The prerequisites for this are:

  1. You must have your own Google Cloud Platform (GCP) project with BigQuery (BQ) enabled
  2. You must have the BigQuery Data Transfer API enabled
  3. As a person configuring this, you must have write access to the BQ and read access to EBQ

To configure scheduled queries, follow this guide:

  1. Open the relevant GCP and ensure that the active project is the desired GCP project and not GCloudLTDS (EBQ)
  2. Create a new dataset in the BQ at the same location as EBQ (EU)
  3. Create a new Scheduled query, as shown in the images below

For exporting use case, we recommend querying the raw_properties fields in customers_properties and event tables, as these are always the same data type, independent of Bloomreach Engagement app Data Management settings.

More resources can be found on the official Google BigQuery documentation:


EBQ optimization best practices

Monitor your EBQ usage

Check your EBQ usage in the Bloomreach usage dashboard under BigQuery allowance. Your contract usually includes the prepaid allowance. If your usage is over the allowance, you may be charged for overuse. Check your contract for more details.

To maximize EBQ's cost efficiency, it is important to apply a two-pronged optimization approach. First, follow the general best practices recommended for Google BigQuery—these foundational techniques remain relevant and effective in EBQ.

Second, use EBQ-specific recommendations tailored to our platform. Both types of optimization work together and should be used in tandem to ensure you're getting the most out of your EBQ environment.

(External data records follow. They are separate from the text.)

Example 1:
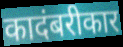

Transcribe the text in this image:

कादंबरीकार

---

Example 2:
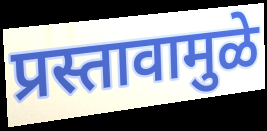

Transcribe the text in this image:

प्रस्तावामुळे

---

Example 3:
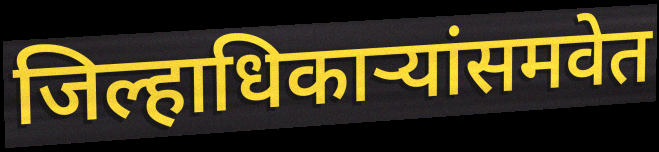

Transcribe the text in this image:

जिल्हाधिकाऱ्यांसमवेत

Practical EBQ-specific tips

Use table partitioning and timestamp filtering

  • Always structure your SQL queries to leverage partitioned tables in BigQuery.
  • Your EBQ tables are partitioned on the timestamp column. Apply filters on the timestamp partition column (the business timestamp for events) so only the relevant partitions are scanned.
  • Filtering by timestamp drastically reduces the volume of data scanned, which is the primary driver of query cost in BigQuery.

Optimize query design

  • Query only necessary fields/columns, especially when dealing with nested records like the "properties" field—avoid SELECT unless required.
  • Where possible, work directly with the "raw_properties" fields for scheduled exports since they have a consistent data type and are independent of schema changes.

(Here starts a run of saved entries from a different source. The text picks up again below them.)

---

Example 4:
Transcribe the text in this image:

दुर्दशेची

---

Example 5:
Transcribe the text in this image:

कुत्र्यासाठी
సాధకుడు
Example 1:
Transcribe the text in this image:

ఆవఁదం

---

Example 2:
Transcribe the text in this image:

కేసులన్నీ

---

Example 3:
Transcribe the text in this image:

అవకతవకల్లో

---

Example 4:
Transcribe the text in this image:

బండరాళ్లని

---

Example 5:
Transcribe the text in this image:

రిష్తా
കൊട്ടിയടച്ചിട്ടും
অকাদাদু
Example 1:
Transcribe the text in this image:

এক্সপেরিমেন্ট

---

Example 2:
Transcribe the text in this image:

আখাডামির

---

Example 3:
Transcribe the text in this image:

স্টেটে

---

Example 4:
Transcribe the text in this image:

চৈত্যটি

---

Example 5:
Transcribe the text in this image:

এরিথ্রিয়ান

Monitor data freshness before querying

  • Use the _system_load_log table to check when new data updates have completed before running dependent or scheduled queries. This prevents queries from running on incomplete or empty datasets, saving unnecessary costs.

Automate and schedule processing outside EBQ

  • For resource-intensive queries or recurring calculations, use scheduled queries in your own BigQuery project (not on EBQ directly). Copy aggregated data from EBQ to your BigQuery first. You can persist heavy computation results in your tables, and then run lighter queries over smaller result sets.

Manage data retention and filtering

  • Since event deletions in Bloomreach Engagement aren't propagated to EBQ, remember to manually filter out invalid/bugged/redundant data during analysis. This keeps your result sets relevant and can help reduce processed data volumes.

Minimize unnecessary data processing

  • Avoid joining large tables unless absolutely necessary.
  • Use ARRAY_AGG and similar BigQuery aggregation functions judiciously to minimize data shuffling.
  • Where applicable, pre-filter or aggregate at the earliest stage of your query pipeline to restrict the downstream data footprint.

Additional practical tips

  • Star or bookmark datasets and tables you use frequently for quick access (prevents accidental querying of the wrong datasets).
  • Review your usage regularly and optimize queries based on the BigQuery query execution details, adjusting for data scanned and execution time.

After making changes, you can always verify if the optimized query is more efficient than the previous one before running it using the preview message displayed in the query editor window.